Monde

Les fondamentalistes chrétiens ont maintenant leur Musée de la Bible

Temps de lecture : 6 min

La famille Green, très proche des évangélistes, a mis le paquet pour brouiller encore un peu plus la frontière entre religion et pouvoir politique aux États-Unis.

Des visiteurs concentrés | ALEX WONG / GETTY IMAGES NORTH AMERICA / AFP
Des visiteurs concentrés | ALEX WONG / GETTY IMAGES NORTH AMERICA / AFP

En novembre, un nouveau musée a ouvert ses portes à Washington, à seulement trois rues du Capitole qui abrite le Congrès. La capitale fédérale américaine concentre déjà une impressionnante liste de musées pour la plupart publics, mais c’est la première fois qu’une institution privée, à forte vocation religieuse, s'installe au coeur même du pouvoir politique américain. Le Musée de la Bible n’est pas comme les autres. Son existence même et le lieu de son implantation ont une signification politique. Les fondamentalistes chrétiens sont aujourd'hui présents symboliquement dans le Saint des Saints de la vie politique américaine.

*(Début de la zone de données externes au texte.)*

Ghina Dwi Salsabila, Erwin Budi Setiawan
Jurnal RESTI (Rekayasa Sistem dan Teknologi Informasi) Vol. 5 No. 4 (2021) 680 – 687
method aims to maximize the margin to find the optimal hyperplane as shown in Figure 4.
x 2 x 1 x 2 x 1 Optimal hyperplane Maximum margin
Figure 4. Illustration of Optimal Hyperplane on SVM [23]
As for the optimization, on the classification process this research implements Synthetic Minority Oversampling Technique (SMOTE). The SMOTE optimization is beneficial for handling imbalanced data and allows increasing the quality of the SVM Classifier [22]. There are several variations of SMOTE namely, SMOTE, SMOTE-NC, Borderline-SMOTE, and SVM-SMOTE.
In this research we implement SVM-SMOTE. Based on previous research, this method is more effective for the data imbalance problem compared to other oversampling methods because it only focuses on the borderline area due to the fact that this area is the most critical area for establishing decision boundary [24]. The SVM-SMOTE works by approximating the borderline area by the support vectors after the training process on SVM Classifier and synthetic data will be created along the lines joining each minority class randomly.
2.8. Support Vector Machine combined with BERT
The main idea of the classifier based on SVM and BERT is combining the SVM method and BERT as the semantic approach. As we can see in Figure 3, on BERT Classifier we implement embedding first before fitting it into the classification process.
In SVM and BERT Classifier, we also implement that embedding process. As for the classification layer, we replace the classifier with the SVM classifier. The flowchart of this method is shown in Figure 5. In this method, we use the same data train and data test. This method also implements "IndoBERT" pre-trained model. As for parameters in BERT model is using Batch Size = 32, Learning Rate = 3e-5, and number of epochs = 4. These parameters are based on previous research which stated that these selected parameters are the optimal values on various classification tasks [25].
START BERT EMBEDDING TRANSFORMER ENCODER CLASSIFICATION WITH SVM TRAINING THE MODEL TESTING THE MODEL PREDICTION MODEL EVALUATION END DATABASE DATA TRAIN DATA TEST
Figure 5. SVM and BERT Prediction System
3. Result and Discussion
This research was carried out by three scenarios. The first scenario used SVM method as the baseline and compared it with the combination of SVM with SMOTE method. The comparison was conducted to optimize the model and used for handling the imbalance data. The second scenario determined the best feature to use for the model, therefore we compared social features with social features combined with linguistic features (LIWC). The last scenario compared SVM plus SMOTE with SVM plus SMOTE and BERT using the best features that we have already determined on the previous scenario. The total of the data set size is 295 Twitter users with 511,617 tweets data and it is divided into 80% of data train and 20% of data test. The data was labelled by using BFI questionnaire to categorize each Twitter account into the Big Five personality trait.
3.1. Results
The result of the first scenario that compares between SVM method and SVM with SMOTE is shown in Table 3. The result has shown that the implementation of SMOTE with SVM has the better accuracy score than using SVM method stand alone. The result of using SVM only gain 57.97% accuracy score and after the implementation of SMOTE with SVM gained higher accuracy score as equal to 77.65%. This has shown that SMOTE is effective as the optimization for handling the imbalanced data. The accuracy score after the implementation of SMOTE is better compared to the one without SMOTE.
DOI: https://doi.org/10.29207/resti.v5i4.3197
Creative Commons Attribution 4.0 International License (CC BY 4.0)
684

Une nouvelle oeuvre de la famille Green

L’immeuble moderne en zinc et verre de huit étages a été voulu et financé par les Green, une famille originaire d'Oklahoma City, une cité du Middle West. Ils ont fait fortune avec une chaîne de magasins de loisirs créatifs, Hobby Lobby, qui compte aujourd’hui près de 800 enseignes réparties sur le territoire américain. Une chaîne qui refuse que ses employés travaillent le dimanche, pour «honorer le Seigneur dans tout ce que nous faisons en dirigeant l’entreprise d'une manière conforme aux principes bibliques». Le patrimoine des Green est estimé à 4 milliards de dollars.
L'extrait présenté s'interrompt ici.